Saturday, February 20, 2010

Street Poetry: February 20, 2010

According to a March 2009 article in Newsweek, poetry readership in the US is at a 16-year low – in contrast to a rise in general fiction reading. While I won’t lament poetry as a dying art form, I do think it’s an underappreciated one. Why do so few people curl up with a good poetry anthology on a rainy day?

Poetry is a no-pressure invitation to let your mind wander aimlessly in a richly visual collage of parallel universes. Not to mention the fact that finding a new poet – and maybe becoming their “fan” on Facebook – is almost as fun as finding a new band and proceeding to force said band on your friends.

This weekly blog series is for poetry. I love poems of every shape, size, color, texture, smell, taste, and language-of-origin. What makes a good poem, you might ask? Well, a “good poem” is, by definition, a poem you like. Approached in that way, how can poetry be anything but wonderful?

While realizing that some people just don’t like poetry, and never will – in the same way that some people just don’t like vegetables or hot weather or heavy metal – I maintain that everyone could benefit from some poetry in life. So this column is for poetry. Specifically, I will try to find poems that relate to features in each week’s issue of Street.

This week Street explored procrastination at Princeton. I had some difficulty thinking of poems connected to procrastination. It seems that few poets are inspired to write about wasting time – maybe because, in a sense, poetry is itself an exquisite and justifiable waste of time. I think many poets don’t see a problem with staring into space for hours on end, so anxieties about time-pressure don’t enter their minds or poems too often.

So I pursued a different line of thinking and decided to feature haiku. As almost every veteran of high school English class knows, a haiku is a three-line poem of seventeen syllables (divided 5, 7, 5). This Japanese poetic form – traditionally inspired by an image from the natural world – has taken root in English poetry on both sides of the Atlantic.

While it is hard to argue with PrincetonFML’s superiority when it comes to time-wasting, I would like to suggest haiku as another – and surprisingly similar – option. Leafing through a book or web site of good haiku is an ideal way to pass an hour or two before finally starting your problem set.

The beauty of a great haiku is its instantaneous, experiential quality.

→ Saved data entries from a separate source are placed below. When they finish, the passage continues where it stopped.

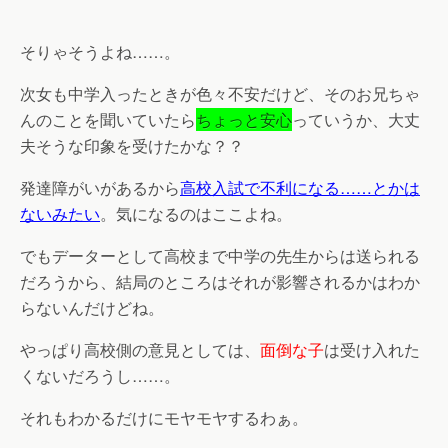
そりゃそうよね……。
次女も中学入ったときが色々不安だけど、そのお兄ちゃ
んのことを聞いていたら
ちょっと安心
っていうか、大丈
夫そうな印象を受けたかな？？
発達障がいがあるから
高校入試で不利になる……とかは
ないみたい
。気になるのはここよね。
でもデーターとして高校まで中学の先生からは送られる
だろうから、結局のところはそれが影響されるかはわか
らないんだけどね。
やっぱり高校側の意見としては、
面倒な子
は受け入れた
くないだろうし……。
それもわかるだけにモヤモヤするわぁ。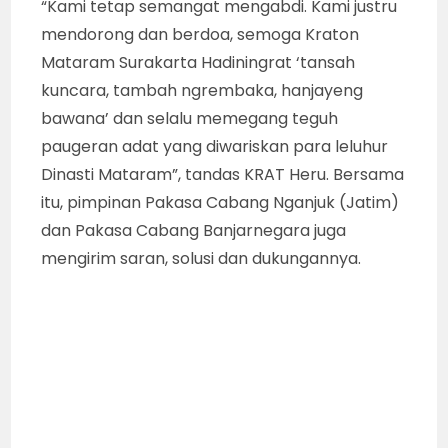
“Kami tetap semangat mengabdi. Kami justru
mendorong dan berdoa, semoga Kraton
Mataram Surakarta Hadiningrat ‘tansah
kuncara, tambah ngrembaka, hanjayeng
bawana’ dan selalu memegang teguh
paugeran adat yang diwariskan para leluhur
Dinasti Mataram”, tandas KRAT Heru. Bersama
itu, pimpinan Pakasa Cabang Nganjuk (Jatim)
dan Pakasa Cabang Banjarnegara juga
mengirim saran, solusi dan dukungannya.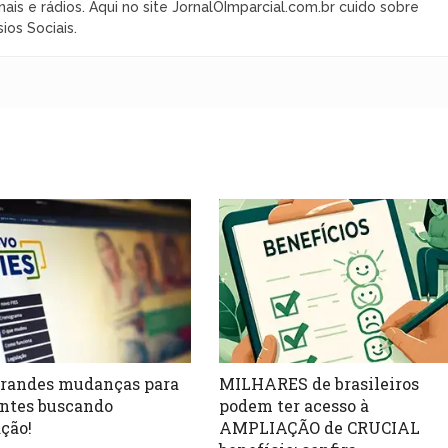
nais e rádios. Aqui no site JornalOImparcial.com.br cuido sobre
ios Sociais.
Grandes mudanças para
MILHARES de brasileiros
ntes buscando
podem ter acesso à
ção!
AMPLIAÇÃO de CRUCIAL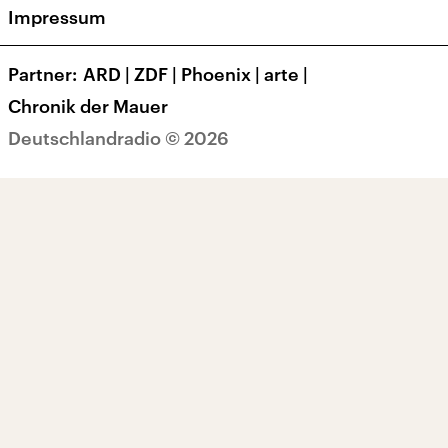
Impressum
Transparenz
Korrekturen und Richtigstellungen
Partner
ARD
|
ZDF
|
Phoenix
|
arte
|
Barrierefreiheit
Chronik der Mauer
Deutschlandradio © 2026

The same can be said of a great FML. If worded vividly and concisely, a great FML has the wormhole-like power to transport you to a specific moment in time that’s pin-point sharp. That handful of painstakingly chosen syllables hits a genuine nerve; or it can evoke an actual or imagined – but in either case oh-so-real – memory. This is the sort of intensely present hyperawareness that haiku cultivate in their readers. As American poet Archibald McCleish writes in his (non-haiku) poem, “Ars Poetica:”

A poem should not mean
But be.

Haiku are often the epitome of that truth. Here are a few of my favorite haiku (yes! a rhyme):

Haiku by Matsuo Basho (translated from Japanese by R.H. Blyth)

Yes, spring has come
This morning a nameless hill
Is shrouded in mist.

Ah, summer grasses!
All that remains
Of the warriors’ dreams.

The temple bell dies away
The scent of flowers in the evening
is still tolling the bell.

From Haiku: This Other World by Richard Wright

120
Crying and crying,
Melodious strings of geese
Passing a graveyard.

783
I cannot find it,
That very first violet
Seen from my window.

From “Hopewell Haiku” by Paul Muldoon

LXI

Bivouac. Billet.
The moon a waning of lard
on a hot skillet.

LXII

For I wrote this page
by the spasm…The spasm
A firefly…A cage.

-Allie Shea '12

1 comment:

Anonymous said...

Honestly, I think the reason poetry is dying is cause of what is now considered poetry. I don't want to read it cause it does nothing for me.
However, ironically, I write poetry-what I think is relevant poetry that is different from the dead poetry of today.